**TEXTAUSZUG**
☆ ☆ ☆
Geld gut, Sonne mittel - Deutschland vergleicht sich mit Europa Von Burkhard Fraune, dpa

20.10.2017 15:06

Weniger Arbeitslose als kaum irgendwo sonst, günstige Lebensmittel,
aber an vielen Stellen Ungleichheit. Das neue Statistische Jahrbuch
zeigt: In Europa geht es Deutschland gut - doch nicht alles ist gut.

Berlin (dpa) - Mit der Sonne ist das so eine Sache: In Deutschland
scheint sie 4,8 Stunden pro Tag. Da wird mancher Schwede neidisch,
wenn er an seine 1,4 Sonnenstunden denkt. Zypern aber darf über beide
milde lächeln: 9,3 Sonnenstunden sind Spitze in Europa, Deutschland
ist Mittelmaß. Georg Thiel hält an einem trüben Berliner Herbsttag
700 Seiten Zahlen in seinen Händen und erklärt das Grundproblem jeder
Statistik: Es sind Durchschnittswerte, für den Einzelnen kann es ganz
anders aussehen.
☆ ☆ ☆
**DATENSATZINHALT**
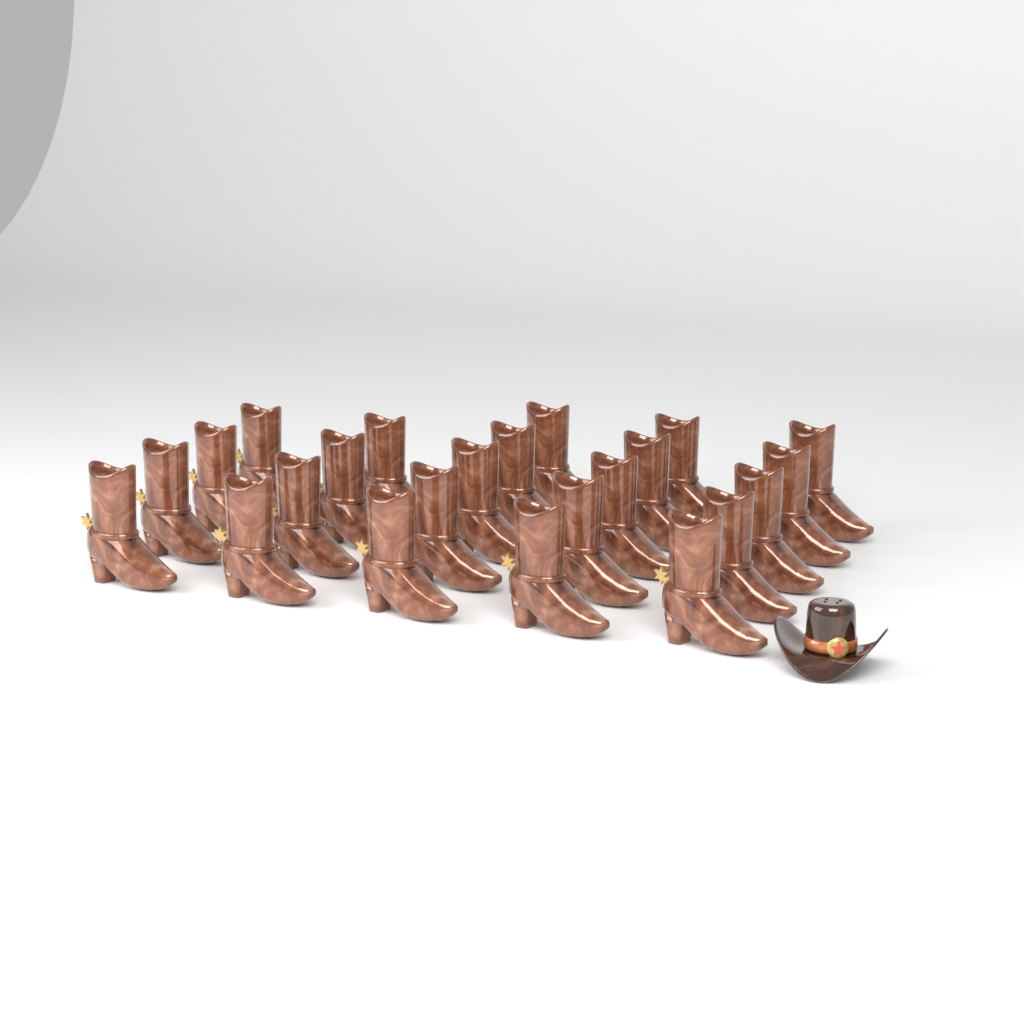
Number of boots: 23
☆ ☆ ☆
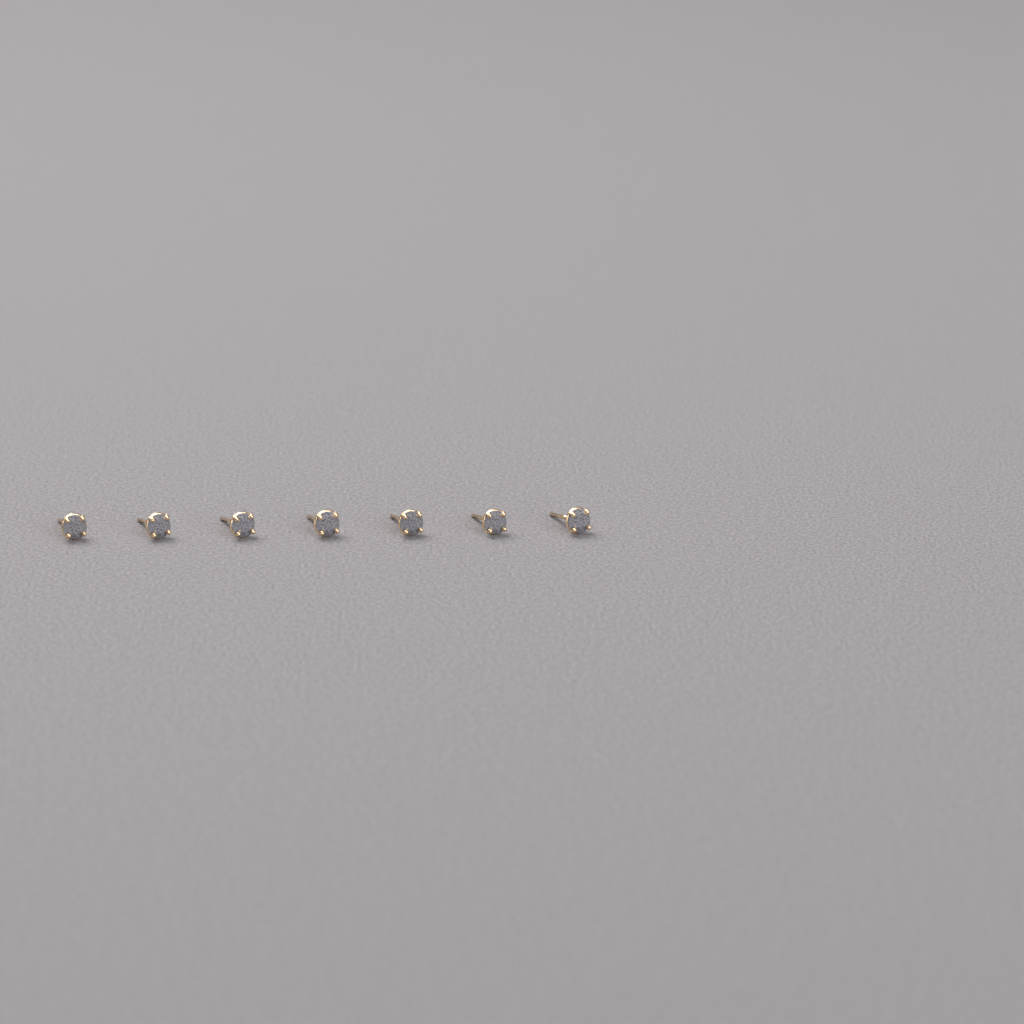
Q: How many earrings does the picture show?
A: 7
☆ ☆ ☆
**KURZAUFGABE 1**
Wie viele Sonnenstunden pro Tag nennt der Textauszug für Deutschland?
**KURZAUFGABE 2**
Erläutern Sie, warum statistische Werte laut dem Textauszug für den Einzelnen nur begrenzt aussagekräftig sind.
**KURZAUFGABE 3**
Geben Sie den Abschnitt des Textauszugs zwischen „20.10.2017 15:06“ und „alles ist gut.“ einschließlich wortgetreu aus.
Das Material ist eigenständig und gehört nicht zum Textauszug.

**VOLLSTÄNDIGE LÖSUNG 1**
4,8 Stunden pro Tag.

**VOLLSTÄNDIGE LÖSUNG 2**
Statistische Angaben sind Durchschnittswerte. Für den Einzelnen kann die Lage daher ganz anders aussehen.

**VOLLSTÄNDIGE LÖSUNG 3**
20.10.2017 15:06

Weniger Arbeitslose als kaum irgendwo sonst, günstige Lebensmittel,
aber an vielen Stellen Ungleichheit. Das neue Statistische Jahrbuch
zeigt: In Europa geht es Deutschland gut - doch nicht alles ist gut.